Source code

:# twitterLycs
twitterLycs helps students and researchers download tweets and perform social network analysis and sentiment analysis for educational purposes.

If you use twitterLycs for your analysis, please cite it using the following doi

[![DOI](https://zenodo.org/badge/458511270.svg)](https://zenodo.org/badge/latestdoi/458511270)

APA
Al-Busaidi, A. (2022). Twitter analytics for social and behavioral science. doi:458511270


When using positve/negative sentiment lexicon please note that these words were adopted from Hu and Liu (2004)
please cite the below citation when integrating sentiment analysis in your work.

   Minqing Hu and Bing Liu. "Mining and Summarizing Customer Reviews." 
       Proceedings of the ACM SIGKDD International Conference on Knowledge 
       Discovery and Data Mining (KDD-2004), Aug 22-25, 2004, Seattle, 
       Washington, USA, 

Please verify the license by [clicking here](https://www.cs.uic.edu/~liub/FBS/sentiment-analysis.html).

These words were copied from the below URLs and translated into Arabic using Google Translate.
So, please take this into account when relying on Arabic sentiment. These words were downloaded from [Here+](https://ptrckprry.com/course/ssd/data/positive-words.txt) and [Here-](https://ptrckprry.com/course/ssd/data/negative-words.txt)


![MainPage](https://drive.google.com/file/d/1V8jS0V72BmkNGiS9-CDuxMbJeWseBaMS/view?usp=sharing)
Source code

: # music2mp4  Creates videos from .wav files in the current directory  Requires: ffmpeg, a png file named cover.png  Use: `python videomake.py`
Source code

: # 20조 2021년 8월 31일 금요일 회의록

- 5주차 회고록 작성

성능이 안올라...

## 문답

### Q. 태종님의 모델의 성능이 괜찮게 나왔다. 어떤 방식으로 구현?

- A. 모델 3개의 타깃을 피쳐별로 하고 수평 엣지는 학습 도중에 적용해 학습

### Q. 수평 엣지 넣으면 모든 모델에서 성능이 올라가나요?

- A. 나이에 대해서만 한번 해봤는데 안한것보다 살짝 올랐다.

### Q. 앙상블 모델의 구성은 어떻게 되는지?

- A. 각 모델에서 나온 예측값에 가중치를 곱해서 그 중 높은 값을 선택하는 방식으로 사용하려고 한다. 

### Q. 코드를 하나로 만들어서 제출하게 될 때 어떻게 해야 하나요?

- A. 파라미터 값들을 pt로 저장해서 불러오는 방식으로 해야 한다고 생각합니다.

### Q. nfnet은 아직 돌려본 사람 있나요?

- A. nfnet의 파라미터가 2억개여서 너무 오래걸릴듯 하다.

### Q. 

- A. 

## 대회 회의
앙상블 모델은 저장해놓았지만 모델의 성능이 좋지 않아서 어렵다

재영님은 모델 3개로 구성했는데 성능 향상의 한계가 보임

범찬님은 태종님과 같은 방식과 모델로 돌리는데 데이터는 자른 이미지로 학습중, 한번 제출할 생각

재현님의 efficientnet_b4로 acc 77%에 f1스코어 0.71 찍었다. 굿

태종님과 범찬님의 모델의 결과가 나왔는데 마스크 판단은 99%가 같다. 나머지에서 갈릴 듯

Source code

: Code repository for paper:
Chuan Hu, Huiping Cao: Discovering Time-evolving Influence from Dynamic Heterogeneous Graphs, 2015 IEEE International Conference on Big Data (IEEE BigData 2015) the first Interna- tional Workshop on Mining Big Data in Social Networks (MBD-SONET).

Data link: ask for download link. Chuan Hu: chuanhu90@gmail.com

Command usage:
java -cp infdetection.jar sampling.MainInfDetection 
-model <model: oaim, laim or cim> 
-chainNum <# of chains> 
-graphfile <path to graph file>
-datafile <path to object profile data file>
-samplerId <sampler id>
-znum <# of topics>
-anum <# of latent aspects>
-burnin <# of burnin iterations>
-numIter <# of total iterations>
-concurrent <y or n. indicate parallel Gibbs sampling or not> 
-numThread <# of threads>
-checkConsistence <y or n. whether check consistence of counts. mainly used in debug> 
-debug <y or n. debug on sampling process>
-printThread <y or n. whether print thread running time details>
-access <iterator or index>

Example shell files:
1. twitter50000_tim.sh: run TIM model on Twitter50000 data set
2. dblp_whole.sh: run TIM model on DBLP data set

-.-.-

→ **What to produce**:
Reproduce the material above, every line of it, exactly.

→ **Task solution**:
Source code

:# twitterLycs
twitterLycs helps students and researchers download tweets and perform social network analysis and sentiment analysis for educational purposes.

If you use twitterLycs for your analysis, please cite it using the following doi

[![DOI](https://zenodo.org/badge/458511270.svg)](https://zenodo.org/badge/latestdoi/458511270)

APA
Al-Busaidi, A. (2022). Twitter analytics for social and behavioral science. doi:458511270


When using positve/negative sentiment lexicon please note that these words were adopted from Hu and Liu (2004)
please cite the below citation when integrating sentiment analysis in your work.

   Minqing Hu and Bing Liu. "Mining and Summarizing Customer Reviews." 
       Proceedings of the ACM SIGKDD International Conference on Knowledge 
       Discovery and Data Mining (KDD-2004), Aug 22-25, 2004, Seattle, 
       Washington, USA, 

Please verify the license by [clicking here](https://www.cs.uic.edu/~liub/FBS/sentiment-analysis.html).

These words were copied from the below URLs and translated into Arabic using Google Translate.
So, please take this into account when relying on Arabic sentiment. These words were downloaded from [Here+](https://ptrckprry.com/course/ssd/data/positive-words.txt) and [Here-](https://ptrckprry.com/course/ssd/data/negative-words.txt)


![MainPage](https://drive.google.com/file/d/1V8jS0V72BmkNGiS9-CDuxMbJeWseBaMS/view?usp=sharing)
Source code

: # music2mp4  Creates videos from .wav files in the current directory  Requires: ffmpeg, a png file named cover.png  Use: `python videomake.py`
Source code

: # 20조 2021년 8월 31일 금요일 회의록

- 5주차 회고록 작성

성능이 안올라...

## 문답

### Q. 태종님의 모델의 성능이 괜찮게 나왔다. 어떤 방식으로 구현?

- A. 모델 3개의 타깃을 피쳐별로 하고 수평 엣지는 학습 도중에 적용해 학습

### Q. 수평 엣지 넣으면 모든 모델에서 성능이 올라가나요?

- A. 나이에 대해서만 한번 해봤는데 안한것보다 살짝 올랐다.

### Q. 앙상블 모델의 구성은 어떻게 되는지?

- A. 각 모델에서 나온 예측값에 가중치를 곱해서 그 중 높은 값을 선택하는 방식으로 사용하려고 한다. 

### Q. 코드를 하나로 만들어서 제출하게 될 때 어떻게 해야 하나요?

- A. 파라미터 값들을 pt로 저장해서 불러오는 방식으로 해야 한다고 생각합니다.

### Q. nfnet은 아직 돌려본 사람 있나요?

- A. nfnet의 파라미터가 2억개여서 너무 오래걸릴듯 하다.

### Q. 

- A. 

## 대회 회의
앙상블 모델은 저장해놓았지만 모델의 성능이 좋지 않아서 어렵다

재영님은 모델 3개로 구성했는데 성능 향상의 한계가 보임

범찬님은 태종님과 같은 방식과 모델로 돌리는데 데이터는 자른 이미지로 학습중, 한번 제출할 생각

재현님의 efficientnet_b4로 acc 77%에 f1스코어 0.71 찍었다. 굿

태종님과 범찬님의 모델의 결과가 나왔는데 마스크 판단은 99%가 같다. 나머지에서 갈릴 듯

Source code

: Code repository for paper:
Chuan Hu, Huiping Cao: Discovering Time-evolving Influence from Dynamic Heterogeneous Graphs, 2015 IEEE International Conference on Big Data (IEEE BigData 2015) the first Interna- tional Workshop on Mining Big Data in Social Networks (MBD-SONET).

Data link: ask for download link. Chuan Hu: chuanhu90@gmail.com

Command usage:
java -cp infdetection.jar sampling.MainInfDetection 
-model <model: oaim, laim or cim> 
-chainNum <# of chains> 
-graphfile <path to graph file>
-datafile <path to object profile data file>
-samplerId <sampler id>
-znum <# of topics>
-anum <# of latent aspects>
-burnin <# of burnin iterations>
-numIter <# of total iterations>
-concurrent <y or n. indicate parallel Gibbs sampling or not> 
-numThread <# of threads>
-checkConsistence <y or n. whether check consistence of counts. mainly used in debug> 
-debug <y or n. debug on sampling process>
-printThread <y or n. whether print thread running time details>
-access <iterator or index>

Example shell files:
1. twitter50000_tim.sh: run TIM model on Twitter50000 data set
2. dblp_whole.sh: run TIM model on DBLP data set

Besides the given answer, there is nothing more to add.